▶ Work request A:
From the ginseng study excerpt, list every inflammatory cytokine that it says ginseng attenuated.
▶ Work request B:
Carry on the ginseng study excerpt from its last sentence.

▶ Source extract:
╭──
Abstract
Inflammatory bowel disease is a risk factor for colorectal cancer initiation and development. In this study, the effects of American ginseng on chemically induced colitis and colon carcinogenesis were evaluated using an azoxymethane (AOM)/dextran sulfate sodium (DSS) mouse model. During the acute phase on day 15, the oral administration of ginseng (15 and 30 mg/kg/day) significantly suppressed AOM/DSS–induced colitis, as demonstrated by the disease activity index and colon tissue histology. During the chronic phase in week 13, AOM/DSS–induced tumor multiplicity was significantly suppressed by ginseng. Ginseng significantly attenuated the increase of inflammatory cytokines, such as IL1α, IL1β, IL6, G-CSF, and GM-CSF. Serum metabolomics data in the PCA plots showed good separation between the AOM/DSS model and ginseng-treated mice, and the most important endogenous metabolite changes were identified. The 16S rRNA data showed that after AOM/DSS, the microbiome community in the model group was obviously changed, and ginseng inhibited these changes. Fecal metabolomics analysis supported these findings. In conclusion, oral ginseng significantly decreased AOM/DSS–induced colitis and colon carcinogenesis by inhibiting inflammatory cytokines and restoring the metabolomics and microbiota profiles accordingly. Selective endogenous small molecules could be used as biomarkers to elucidate the effects of ginseng treatment. Cancer Prev Res; 9(10); 803–11. ©2016 AACR.
Introduction
Colorectal cancer is one of the most common malignancies in the world (1, 2). Ulcerative colitis is a risk factor for colorectal cancer initiation and development (3, 4). Previous studies have provided evidence that anti-inflammatory phytochemicals possess unique modes of action against colorectal cancer (5, 6). In this regard, identifying botanical sources as an alternative strategy to develop better prevention and treatment options could be an effective step in advancing the management of colorectal cancer.
American ginseng [Panax quinquefolius L. (P. quinquefolius L.)] is a very commonly used herbal medicine in the United States, and ginsenosides are considered to be its bioactive constituents (Fig. 1A and B; refs. 7–9). As an anti-inflammatory botanical, ginseng plays a therapeutic role in reducing inflammation and suppressing colitis (10, 11). Interestingly, epidemiologic and experimental studies have suggested that ginseng can prevent or treat cancer in humans, including colorectal cancer (6, 12, 13). Thus, the anti-inflammatory activity of ginseng may play a critical role in colorectal cancer chemoprevention (10, 11).
Ginseng's bioavailability after its oral ingestion is low, due to the incomplete absorption of the parent compound and conversion to metabolites (14, 15). The ingested parent ginseng compounds can be biotransformed to metabolites by the enteric microbiome (16, 17). Although host–microbial interactions in the mammalian colon are complex and incompletely understood, they play an important role in maintaining intestinal homeostasis and protecting colorectal carcinogenesis (18). Therefore, the study of the shift of gut microbiota community induced by ginseng may provide new information on colorectal cancer management. However, the effects of ginseng compounds on gut microbial species have yet to be investigated in an in vivo colorectal cancer model.
╰──
Stored items
╭──
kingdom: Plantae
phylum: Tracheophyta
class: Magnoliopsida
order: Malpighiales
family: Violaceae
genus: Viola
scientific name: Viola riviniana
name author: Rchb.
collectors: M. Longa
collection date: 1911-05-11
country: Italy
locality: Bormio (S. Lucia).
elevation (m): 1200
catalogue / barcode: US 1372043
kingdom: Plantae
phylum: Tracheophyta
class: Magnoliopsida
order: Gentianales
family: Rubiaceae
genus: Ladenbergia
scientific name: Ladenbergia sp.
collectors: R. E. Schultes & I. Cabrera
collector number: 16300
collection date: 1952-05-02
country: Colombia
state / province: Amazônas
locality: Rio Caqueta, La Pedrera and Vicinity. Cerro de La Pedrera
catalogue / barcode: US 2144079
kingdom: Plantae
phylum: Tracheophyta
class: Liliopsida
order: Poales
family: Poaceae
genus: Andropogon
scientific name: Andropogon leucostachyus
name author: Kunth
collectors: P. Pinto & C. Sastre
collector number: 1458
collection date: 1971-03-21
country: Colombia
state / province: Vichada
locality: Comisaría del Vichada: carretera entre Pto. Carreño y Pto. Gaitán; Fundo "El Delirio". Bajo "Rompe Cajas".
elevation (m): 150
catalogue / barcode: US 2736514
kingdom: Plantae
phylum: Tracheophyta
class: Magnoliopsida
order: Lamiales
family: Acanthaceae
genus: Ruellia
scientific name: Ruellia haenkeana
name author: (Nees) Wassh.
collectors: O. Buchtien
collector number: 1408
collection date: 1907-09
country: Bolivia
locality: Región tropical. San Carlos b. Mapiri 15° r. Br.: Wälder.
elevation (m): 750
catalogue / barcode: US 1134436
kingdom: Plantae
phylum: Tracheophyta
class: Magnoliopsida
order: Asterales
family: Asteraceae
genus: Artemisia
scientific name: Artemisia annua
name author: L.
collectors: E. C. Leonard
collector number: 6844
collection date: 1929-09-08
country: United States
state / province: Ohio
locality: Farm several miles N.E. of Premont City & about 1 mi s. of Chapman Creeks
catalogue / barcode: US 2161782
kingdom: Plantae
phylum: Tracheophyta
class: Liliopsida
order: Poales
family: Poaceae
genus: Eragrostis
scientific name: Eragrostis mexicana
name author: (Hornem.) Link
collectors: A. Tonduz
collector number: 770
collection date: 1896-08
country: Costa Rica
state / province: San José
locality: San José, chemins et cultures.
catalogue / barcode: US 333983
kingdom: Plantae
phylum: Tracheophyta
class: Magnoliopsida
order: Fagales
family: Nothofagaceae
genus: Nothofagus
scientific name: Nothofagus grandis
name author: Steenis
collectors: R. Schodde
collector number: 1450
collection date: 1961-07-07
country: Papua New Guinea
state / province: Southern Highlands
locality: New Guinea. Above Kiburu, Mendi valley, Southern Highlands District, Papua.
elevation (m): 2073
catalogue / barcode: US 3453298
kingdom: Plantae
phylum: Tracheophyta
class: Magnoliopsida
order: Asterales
╰──
▶ Response area A:
IL1α, IL1β, IL6, G-CSF, GM-CSF

▶ Response area B:
In this study, an azoxymethane (AOM)/dextran sulfate sodium (DSS) mouse model was used to evaluate the effects of American ginseng on attenuating colitis and colon carcinogenesis. A metabolomic analysis (19, 20) was conducted to detect endogenous metabolite changes for potential biomarkers. In addition, the enteric microbiota population changes induced by ginseng in the context of its treatment were also characterized using a 16S rRNA gene-based analysis.
Materials and Methods
Plant materials, extraction, and analysis
The root of P. quinquefolius L. was collected from Roland Ginseng LLC. The voucher specimen was authenticated and deposited at the Tang Center for Herbal Medicine Research at the University of Chicago (Chicago, Illinois). Ginseng extraction and high-performance liquid chromatography (HPLC) analysis were conducted (21, 22).
Animals and experimental protocols
The experimental protocols were approved by the Institutional Animal Care and Use Committee of the University of Chicago. Approximately 6-week-old male A/J mice, weighing between 18 and 22 g, were obtained from The Jackson Laboratory.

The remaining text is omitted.